Byron A&I estate upgrades benefit people and environment


New shared pedestrian and cycle pathways have opened in the Byron Arts and Industry (A&I) estate as part of Council’s Additional Flow Path project.

In a collaboration between Council and Arakwal the drainage upgrade project brings better access to local businesses, greener spaces for the community and improved water management in the Belongil catchment.

Byron Shire Council’s Project Manager for Utilities, Josh Winter, said the additional flow path is designed to channel excess treated water from the Byron sewage treatment plant (STP) during dry weather, which previously went west through farmland before entering the Belongil Creek.

“We now have two pathways instead of one to manage treated water from the STP and stormwater flows across the catchment,” Mr Winter said.

Stretching over 2.3km, the additional flow path extends from the Byron Bay STP, diagonally south-east across the Byron A&I Estate and continues to Ewingsdale Road.

It rejoins the Central Drain at the southern end of Belongil Creek.

Approximately 700 metres of new shared pathway and cycleway and a 14-metre long fiberglass pedestrian bridge have been built alongside the drainage route.

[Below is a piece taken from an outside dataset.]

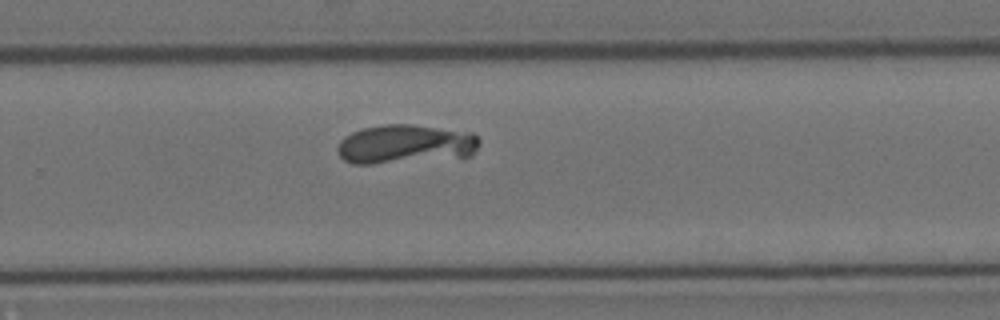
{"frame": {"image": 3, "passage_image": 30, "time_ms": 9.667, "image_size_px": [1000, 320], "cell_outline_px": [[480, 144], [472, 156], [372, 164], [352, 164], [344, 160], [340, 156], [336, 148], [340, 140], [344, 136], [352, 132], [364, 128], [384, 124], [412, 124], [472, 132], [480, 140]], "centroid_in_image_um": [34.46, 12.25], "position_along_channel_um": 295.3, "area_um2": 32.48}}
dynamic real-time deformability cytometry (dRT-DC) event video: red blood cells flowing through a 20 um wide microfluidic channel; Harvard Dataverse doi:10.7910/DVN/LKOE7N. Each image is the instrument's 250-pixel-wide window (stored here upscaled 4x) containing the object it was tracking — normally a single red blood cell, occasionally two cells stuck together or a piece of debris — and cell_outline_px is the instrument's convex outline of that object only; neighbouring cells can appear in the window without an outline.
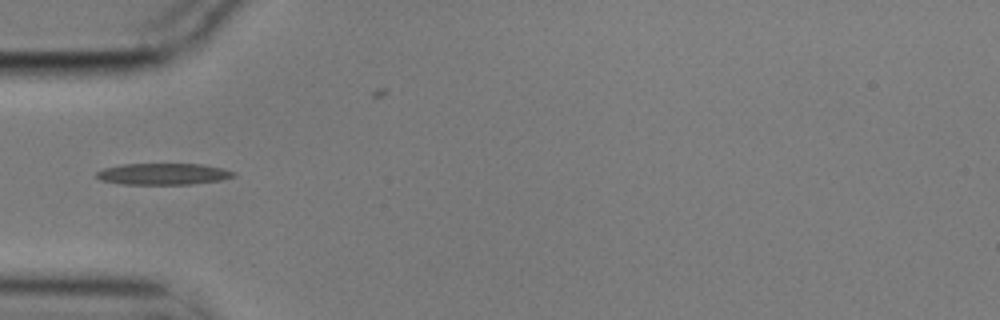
{"species": "common noctule bat (a hibernating species)", "species_latin": "Nyctalus noctula", "temperature_condition": "cold", "stored_images_in_passage": 1, "camera_frame_rate_fps": 3000, "um_per_image_px": 0.085, "animal": {"sex": "male", "body_mass_g": 17.9}, "frame": {"image": 1, "passage_image": 1, "time_ms": 0.0, "image_size_px": [1000, 320], "cell_outline_px": [[236, 176], [220, 180], [192, 184], [124, 184], [100, 180], [96, 176], [96, 172], [104, 168], [124, 164], [200, 164], [224, 168], [236, 172]], "centroid_in_image_um": [13.9, 14.79], "position_along_channel_um": 71.1, "area_um2": 17.11}}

The additional flow path aligns with the Byron A&I Estate Precinct Plan and the landscaping works are being delivered in tandem with a new pocket park, on the corner of Bayshore Drive and Banksia Street.

“This project brings benefits for cyclists, pedestrians, residents and businesses, as well as improving water quality entering the Belongil estuary,” Josh said.

Water sensitive urban design has been incorporated with more than 4,500 native species being planted by Arakwal members.

The plants will help stabilise drainage batters and improve the quality of water (through a reduction in nutrient concentrations) before it enters the Belongil Creek.

Bundjalung of Byron Bay Aboriginal Corporation RNTBC (Arakwal) General Manager, Ross Tregidga, said the project was an important opportunity for hands-on involvement in the management of the Belongil estuary, a place that has great cultural significance for the Arakwal people.

“These plants will provide food for native animals and birds and help improve stormwater quality with highly treated water before it enters the Belongil Creek, which is beneficial for the land, water and people,” Mr Tregidga said.